Exercise materials -

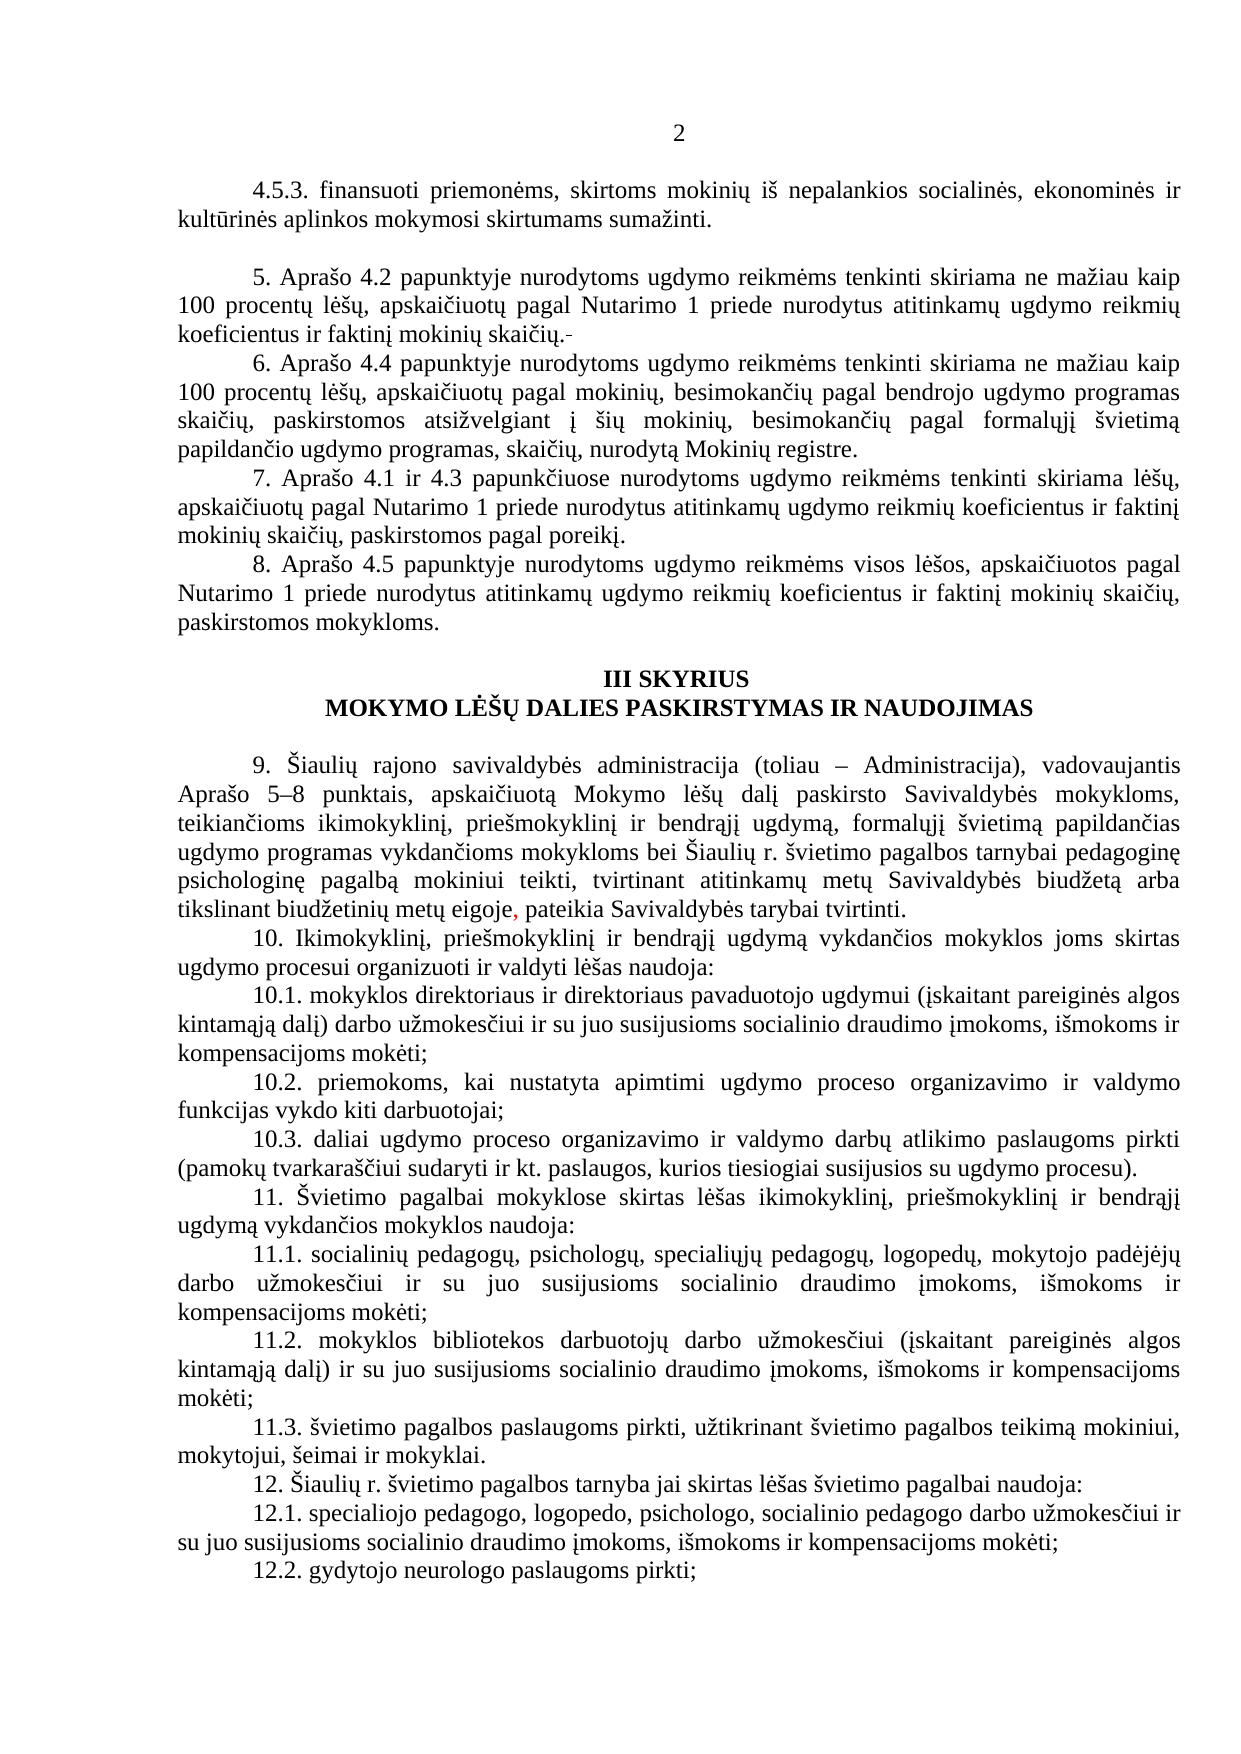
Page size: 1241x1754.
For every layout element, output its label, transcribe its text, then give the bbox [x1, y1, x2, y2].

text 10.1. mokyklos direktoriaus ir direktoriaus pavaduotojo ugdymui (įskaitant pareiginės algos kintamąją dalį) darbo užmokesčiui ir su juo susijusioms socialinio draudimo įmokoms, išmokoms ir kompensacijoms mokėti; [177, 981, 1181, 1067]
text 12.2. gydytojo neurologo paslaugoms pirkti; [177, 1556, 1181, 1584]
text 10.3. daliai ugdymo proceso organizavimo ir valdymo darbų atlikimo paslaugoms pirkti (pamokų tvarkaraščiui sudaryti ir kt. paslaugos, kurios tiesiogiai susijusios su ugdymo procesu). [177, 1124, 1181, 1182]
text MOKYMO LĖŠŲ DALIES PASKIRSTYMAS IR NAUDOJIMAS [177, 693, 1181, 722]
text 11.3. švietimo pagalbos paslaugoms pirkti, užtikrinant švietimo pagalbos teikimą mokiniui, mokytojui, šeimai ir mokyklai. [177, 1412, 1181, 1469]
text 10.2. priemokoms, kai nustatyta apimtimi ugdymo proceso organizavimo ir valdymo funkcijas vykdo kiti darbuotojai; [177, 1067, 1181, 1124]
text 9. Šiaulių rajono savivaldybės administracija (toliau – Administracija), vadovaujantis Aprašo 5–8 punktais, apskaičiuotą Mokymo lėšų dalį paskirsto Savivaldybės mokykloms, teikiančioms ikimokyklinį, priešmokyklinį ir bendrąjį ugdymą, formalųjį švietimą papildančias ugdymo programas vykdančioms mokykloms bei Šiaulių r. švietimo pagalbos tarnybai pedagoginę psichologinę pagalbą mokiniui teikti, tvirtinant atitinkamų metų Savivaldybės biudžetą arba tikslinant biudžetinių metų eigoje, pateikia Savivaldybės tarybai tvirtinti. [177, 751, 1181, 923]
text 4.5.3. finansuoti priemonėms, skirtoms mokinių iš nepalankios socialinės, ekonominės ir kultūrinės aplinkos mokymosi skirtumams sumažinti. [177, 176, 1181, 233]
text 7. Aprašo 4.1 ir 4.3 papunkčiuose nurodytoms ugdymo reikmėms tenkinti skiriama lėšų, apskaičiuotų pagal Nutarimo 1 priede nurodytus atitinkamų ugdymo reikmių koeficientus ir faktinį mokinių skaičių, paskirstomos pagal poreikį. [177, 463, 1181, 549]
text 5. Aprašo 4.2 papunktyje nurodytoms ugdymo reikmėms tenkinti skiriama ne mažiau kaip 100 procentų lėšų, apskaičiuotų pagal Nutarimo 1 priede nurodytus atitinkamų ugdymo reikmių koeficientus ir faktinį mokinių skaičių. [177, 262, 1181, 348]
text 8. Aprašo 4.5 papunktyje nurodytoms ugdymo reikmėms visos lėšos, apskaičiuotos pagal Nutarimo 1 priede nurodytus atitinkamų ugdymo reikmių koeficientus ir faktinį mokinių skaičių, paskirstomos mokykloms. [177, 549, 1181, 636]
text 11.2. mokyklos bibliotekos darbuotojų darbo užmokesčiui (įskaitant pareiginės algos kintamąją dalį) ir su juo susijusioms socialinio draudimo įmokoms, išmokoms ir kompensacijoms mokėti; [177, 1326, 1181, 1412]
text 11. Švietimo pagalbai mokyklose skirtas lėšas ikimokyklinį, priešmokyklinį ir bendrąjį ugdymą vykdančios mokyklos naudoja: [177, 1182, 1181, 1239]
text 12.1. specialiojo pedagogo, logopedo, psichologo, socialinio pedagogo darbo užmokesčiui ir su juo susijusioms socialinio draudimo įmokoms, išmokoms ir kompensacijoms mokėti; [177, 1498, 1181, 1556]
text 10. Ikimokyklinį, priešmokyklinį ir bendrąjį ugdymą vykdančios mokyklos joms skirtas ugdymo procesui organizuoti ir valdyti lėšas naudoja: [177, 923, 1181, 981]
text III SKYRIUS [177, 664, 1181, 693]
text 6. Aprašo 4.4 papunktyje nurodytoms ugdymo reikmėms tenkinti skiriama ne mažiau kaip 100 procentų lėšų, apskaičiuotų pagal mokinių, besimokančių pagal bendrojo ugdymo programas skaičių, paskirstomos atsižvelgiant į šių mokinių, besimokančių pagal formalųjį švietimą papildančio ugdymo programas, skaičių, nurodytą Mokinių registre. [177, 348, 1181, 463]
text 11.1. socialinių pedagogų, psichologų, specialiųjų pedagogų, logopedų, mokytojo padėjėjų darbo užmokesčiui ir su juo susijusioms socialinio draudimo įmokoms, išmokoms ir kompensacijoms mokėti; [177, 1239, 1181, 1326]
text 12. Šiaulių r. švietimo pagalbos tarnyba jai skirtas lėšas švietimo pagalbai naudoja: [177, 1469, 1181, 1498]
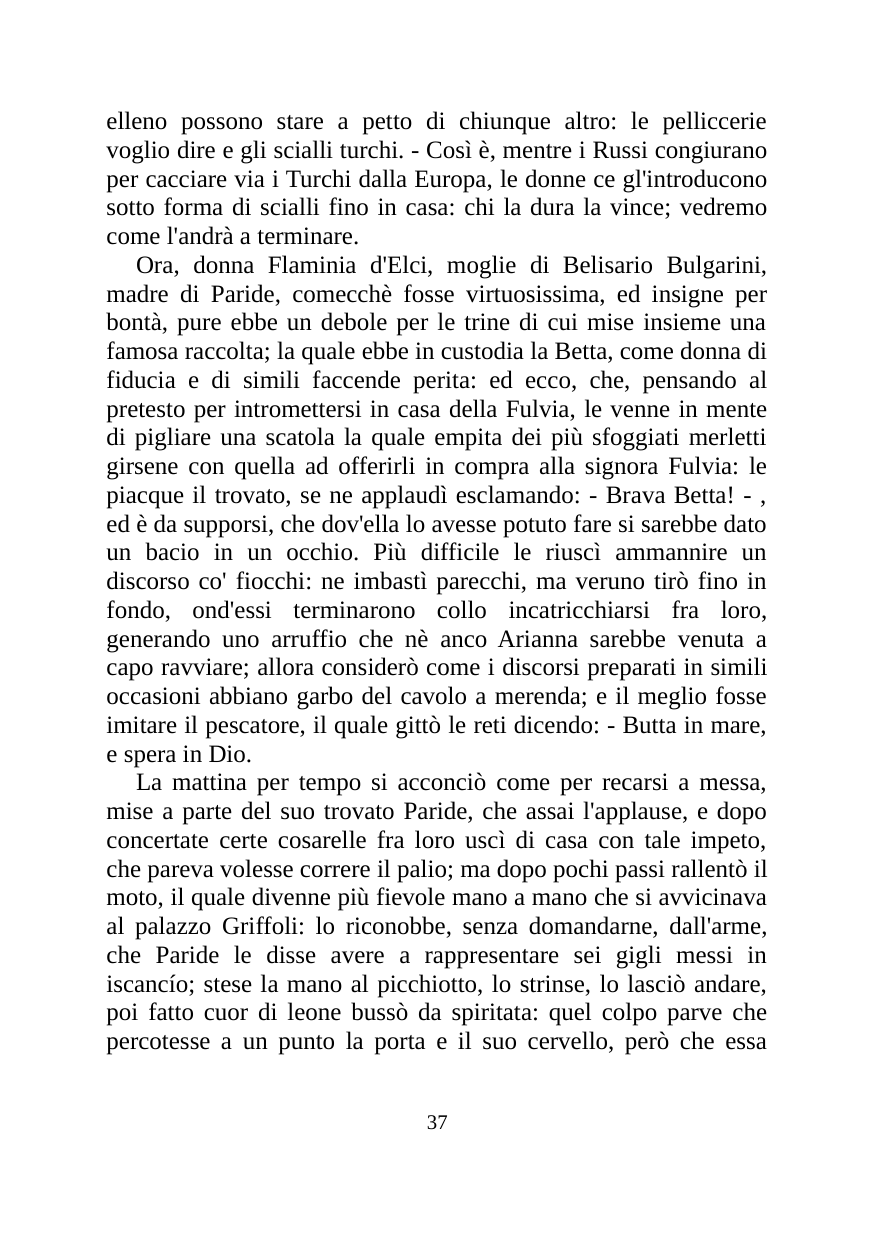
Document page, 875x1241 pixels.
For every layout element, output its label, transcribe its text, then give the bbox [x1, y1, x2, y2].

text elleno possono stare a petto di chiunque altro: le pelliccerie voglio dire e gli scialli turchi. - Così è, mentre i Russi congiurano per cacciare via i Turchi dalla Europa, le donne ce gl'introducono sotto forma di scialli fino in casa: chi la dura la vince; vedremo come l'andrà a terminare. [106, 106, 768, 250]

What you have to do - How many of the lines above contain the string "proceso"? Reply with the number only.

Full output - 2